Task instructions –
1 > Return the stretch of the port scanner text from "port scanner is" through "open and listening.".
2 > According to the port scanner text, why would you check port 80 on a web server? Answer in one to three sentences.
3 > Write what comes next in the port scanner text, starting after its final sentence.

What is a Port Scanner and How Does it Work?

port scanner is a computer program that checks network ports for one of three possible statuses – open, closed, or filtered.

Port scanners are valuable tools in diagnosing network and connectivity issues. However, attackers use port scanners to detect possible access points for infiltration and to identify what kinds of devices you are running on the network, like firewalls
A port scanner sends a network request to connect to a specific TCP or UDP port on a computer and records the response.

So what a port scanner does is send a packet of network data to a port to check the current status. If you wanted to check to see if your web server was operating correctly, you would check the status of port 80 on that server to make sure it was open and listening.

The status helps network engineers diagnose network issues or application connectivity issues, or helps attackers find possible ports to use for infiltration into your network.

Information supplied –

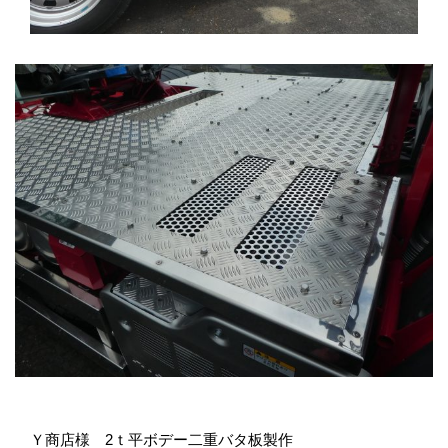
Ｙ商店様 2ｔ平ボデー二重バタ板製作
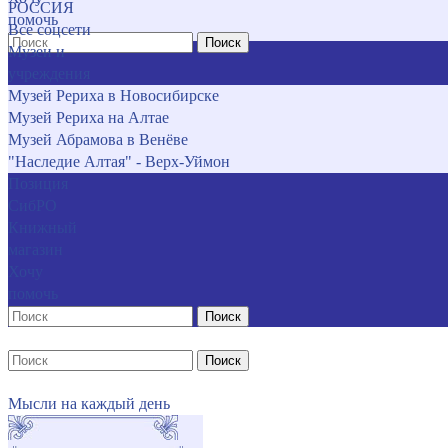
РОССИЯ
помочь
Все соцсети
Поиск
Музеи и
учреждения
Музей Рериха в Новосибирске
Музей Рериха на Алтае
Музей Абрамова в Венёве
"Наследие Алтая" - Верх-Уймон
Позиция
СибРО
Книжный
магазин
Хочу
помочь
Поиск
Поиск
Мысли на каждый день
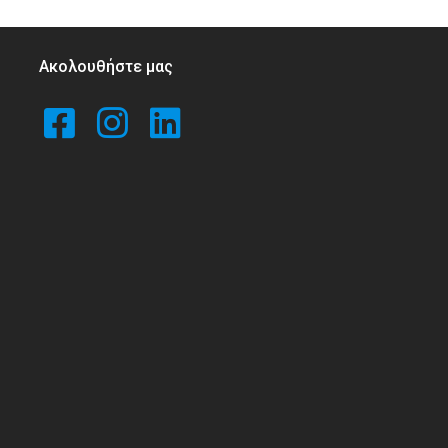
Ακολουθήστε μας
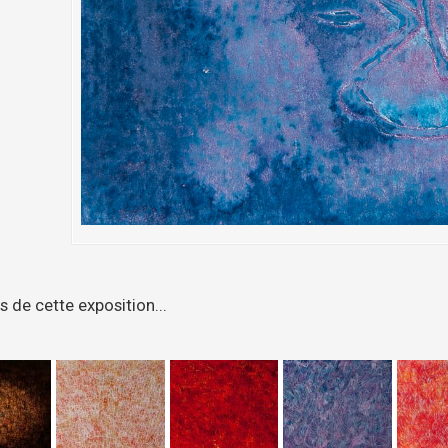
 de cette exposition...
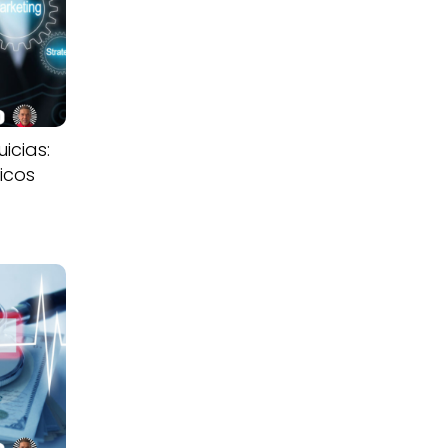
icias:
icos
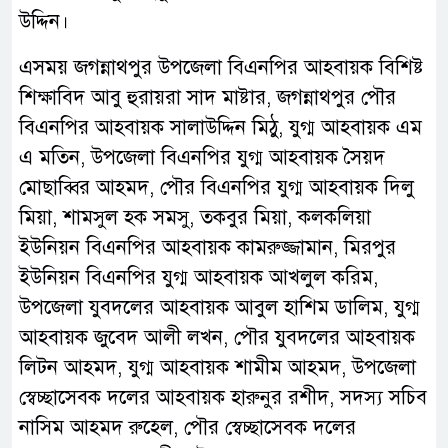
উদ্দিন।
এসময় জগন্নাথপুর উপজেলা বিএনপির আহবায়ক বিশিষ্ট
শিক্ষাবিদ আবু হুরায়রা সাদ মাষ্টার, জগন্নাথপুর পৌর
বিএনপির আহবায়ক সালাউদ্দিন মিঠু, যুগ্ম আহবায়ক এম
এ মতিন, উপজেলা বিএনপির যুগ্ম আহবায়ক সৈয়দ
মোছাব্বির আহমদ, পৌর বিএনপির যুগ্ম আহবায়ক দিলু
মিয়া, শামসুল হক সমসু, তকবুর মিয়া, কলকলিয়া
ইউনিয়ন বিএনপির আহবায়ক কামরুজ্জামান, মিরপুর
ইউনিয়ন বিএনপির যুগ্ম আহবায়ক আখলুল করিম,
উপজেলা যুবদলের আহবায়ক আবুল হাশিম ডালিম, যুগ্ম
আহবায়ক জুবেদ আলী লখন, পৌর যুবদলের আহবায়ক
লিটন আহমদ, যুগ্ম আহবায়ক শামীম আহমদ, উপজেলা
স্বেচ্ছাসেবক দলের আহবায়ক হারুনুর রশীদ, সদস্য সচিব
নাসিম আহমদ রুহেল, পৌর স্বেচ্ছাসেবক দলের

Answers for the tasks –
1 >
port scanner is a computer program that checks network ports for one of three possible statuses – open, closed, or filtered.

Port scanners are valuable tools in diagnosing network and connectivity issues. However, attackers use port scanners to detect possible access points for infiltration and to identify what kinds of devices you are running on the network, like firewalls
A port scanner sends a network request to connect to a specific TCP or UDP port on a computer and records the response.

So what a port scanner does is send a packet of network data to a port to check the current status. If you wanted to check to see if your web server was operating correctly, you would check the status of port 80 on that server to make sure it was open and listening.

2 > You would check port 80 to see whether your web server is operating correctly. The status of that port shows whether it is open and listening.

3 >
A port is a virtual location where networking communication starts and ends (in a nutshell). For a more in-depth explanation, we need to establish a little background information. There are two kinds of network ports on each computer (65,536 of each for a total of 131,082 network ports):

  • TCP and UDP

Each computer has an Internet Protocol (IP) address, which is how the network knows which computer to send packets to. If you send a packet to the IP address, the computer knows what port to route the packet to based on the application or packet contents. Each service running on the computer needs to “listen” on a designated port.

The first 1023 TCP ports are the well-known ports reserved for applications like FTP(21), HTTP(80), or SSH(22) and the Internet Assigned Numbers Authority (IANA) reserves these points to keep them standardized.

TCP ports 1024 – 49151 are available for use by services or applications, and you can register them with IANA, so they are considered semi-reserved. Ports 49152 and higher are free to use.